Artem has a doctor of veterinary medicine degree.

'Burning Down the House': A famous song and also a form of arson. This lesson defines arson and then explores the major types and motivations behind arson.

What Is Arson?

We've all accidentally burned our house down before. Wait, no, that's probably never happened. But houses have been burned down and definitely not accidentally. Rather, it occurred as a result of arson, which is the malicious or intentional destruction of property (such as homes, land, etc.) with fire.

There are many different types of arson and motivations behind them. This lesson goes over six core motivations.
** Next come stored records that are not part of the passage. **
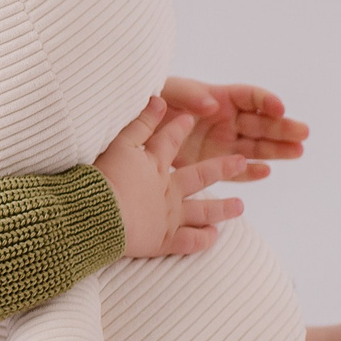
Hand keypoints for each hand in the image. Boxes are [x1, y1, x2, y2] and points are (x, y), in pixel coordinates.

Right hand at [96, 96, 250, 258]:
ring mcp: (169, 215)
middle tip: (240, 161)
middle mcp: (168, 189)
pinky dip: (204, 238)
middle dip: (221, 168)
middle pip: (199, 176)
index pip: (170, 141)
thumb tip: (159, 100)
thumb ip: (139, 123)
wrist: (100, 214)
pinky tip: (213, 235)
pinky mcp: (164, 240)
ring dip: (222, 208)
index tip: (190, 119)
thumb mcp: (118, 144)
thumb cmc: (103, 179)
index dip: (179, 128)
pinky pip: (190, 241)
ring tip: (239, 205)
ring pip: (202, 210)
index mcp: (154, 165)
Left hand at [159, 77, 307, 180]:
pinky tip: (266, 172)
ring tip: (298, 152)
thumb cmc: (151, 103)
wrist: (134, 132)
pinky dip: (249, 171)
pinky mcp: (213, 164)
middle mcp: (226, 120)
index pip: (251, 98)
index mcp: (219, 98)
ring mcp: (222, 143)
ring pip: (255, 146)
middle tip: (303, 133)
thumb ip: (187, 94)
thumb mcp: (166, 91)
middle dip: (282, 127)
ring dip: (276, 149)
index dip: (267, 101)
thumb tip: (211, 104)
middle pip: (261, 123)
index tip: (280, 108)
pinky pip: (236, 169)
Vandalism, Excitement, & Revenge

One type of arson is motivated by pure vandalism. Vandalism refers to malicious or mischievous damage to, or destruction of, property. For instance, graffiti is often seen as vandalism, such as scratching a bus's window with a sharp object. In this case, it's the mischievous destruction of property through fire as opposed to a spray can.

Another type of arson is motivated by excitement. An example of where a sense of excitement may occur alongside arson is pyromania. Pyromania refers to an impulse control disorder where a person has an urge to start fires. Pyromaniacs experience pleasure, as well a sense of relief, after setting property on fire. However, it's important to note that pyromaniacs don't set fires for monetary gain, fraud, or to conceal criminal activity.
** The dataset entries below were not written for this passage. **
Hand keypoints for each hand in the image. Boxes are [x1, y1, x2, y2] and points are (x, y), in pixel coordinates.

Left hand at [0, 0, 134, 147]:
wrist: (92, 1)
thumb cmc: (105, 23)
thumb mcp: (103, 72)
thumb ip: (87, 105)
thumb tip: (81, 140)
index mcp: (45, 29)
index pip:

People who commit arson as a result of excitement often target vacant homes and trash or dumpsters. Not only may people commit arson for the thrill of the fire itself, but they may also commit it for the thrill of getting attention and recognition for the fire.

A further type of arson is motivated by revenge. In other words, the person has a gripe. The gripe could be real, or it could be completely in their head. There's no limit to the targets such arsonists establish. They may burn someone's home, business, cars, government property, or even public lands in order to get a sense of retribution or 'justice' for whatever it is that bothers them.

Crime, Profit, & Extremism

While arson is a crime itself, sometimes the arson is committed actually to conceal a crime. Thus, crime concealment is another type of motivation for arson. Some obvious things come to mind. Sometimes a criminal will set a fire to a home to cover up a murder scene and to try and destroy DNA evidence. Other times they'll set fire to get rid of any incriminating evidence of a burglary.